Mark 2:23-28: “One Sabbath he was going through the grain fields, and as they made their way, his disciples began to pluck heads of grain. 24 And the Pharisees were saying to him, Look, why are they doing what is not lawful on the Sabbath? 25 And he said to them, Have you never read what David did, when he was in need and was hungry, he and those who were with him: 26 how he entered the house of God, in the time of Abiathar the high priest, and ate the bread of the Presence, which it is not lawful for any but the priests to eat, and also gave it to those who were with him? 27 And he said to them, The Sabbath was made for man, not man for the Sabbath. 28 So the Son of Man is lord even of the Sabbath.” (ESV)

The disciples were with Christ… the Lord of the Sabbath… which meant they were no longer under the Law.  They were under Grace.  As a side note, to be under Christ’s Lordship holds more accountability for the individual not less as we might first think.

Paul writes about this specific thought by saying the Law is for good IF USED LAWFULLY.  See verses 8-11 which lead us logically into verse 12.  The Apostle Paul writes how his life in Christ is of a higher calling than life under the Law.  He explains how he is foremost among sinners and so describes that all sinners are welcome into the higher calling reserved for believers.

We see this same theological logic (theo-logic) in Hebrews 10:28-31 where the author states how much more will we who have neglected Christ will be punished compared to those of a lesser calling (those living under the Law).  They are in the desert where they died, never to enter the Promised Land.

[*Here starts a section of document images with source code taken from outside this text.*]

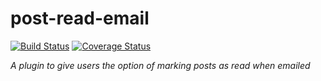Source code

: # post-read-email

[![Build Status](https://travis-ci.org/mozilla/discourse-post-read-email.svg?branch=master)](https://travis-ci.org/mozilla/discourse-post-read-email)
 [![Coverage Status](https://coveralls.io/repos/github/mozilla/discourse-post-read-email/badge.svg)](https://coveralls.io/github/mozilla/discourse-post-read-email)

*A plugin to give users the option of marking posts as read when emailed*
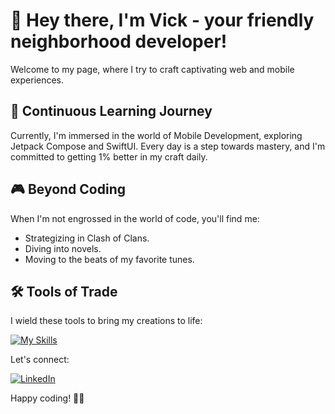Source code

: # 👋 Hey there, I'm Vick - your friendly neighborhood developer!

Welcome to my page, where I try to craft captivating web and mobile experiences.

## 🌱 Continuous Learning Journey

Currently, I'm immersed in the world of Mobile Development, exploring Jetpack Compose and SwiftUI. Every day is a step towards mastery, and I'm committed to getting 1% better in my craft daily.

## 🎮 Beyond Coding

When I'm not engrossed in the world of code, you'll find me:

- Strategizing in Clash of Clans.
- Diving into novels.
- Moving to the beats of my favorite tunes.

## 🛠️ Tools of Trade

I wield these tools to bring my creations to life:

[![My Skills](https://skillicons.dev/icons?i=html,css,js,vscode,androidstudio,dart,flutter,kotlin,swift,MongoDB)](https://skillicons.dev)

Let's connect:

[![LinkedIn](https://img.shields.io/badge/LinkedIn-0077B5?style=for-the-badge&logo=linkedin&logoColor=white)](https://linkedin.com/in/victor-kilyungi) 

Happy coding! 🚧✨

Our high obligation is to Christ alone.  We serve the Spirit, not flesh (see Roman 8:12).  We are not slaves to endless philosophy and speculations, but rather the work of reconciliation that results from acknowledging God in all we do for Him.  The charge is to fight to good the fight of faith.  Therefore, we are to hold firmly to faith and a good conscience. I think this is the result of following the theological logic (theo-logic) of the life of Christ provide to us in the teaching of the Apostles.

We can turn from that goal, friend, for we see the real warning in verses 18 -20.

The Apostle Paul, father in faith to Timothy, gives him a charge to be faithful.  It is our charge as well since we are reading his mail also passed down to us.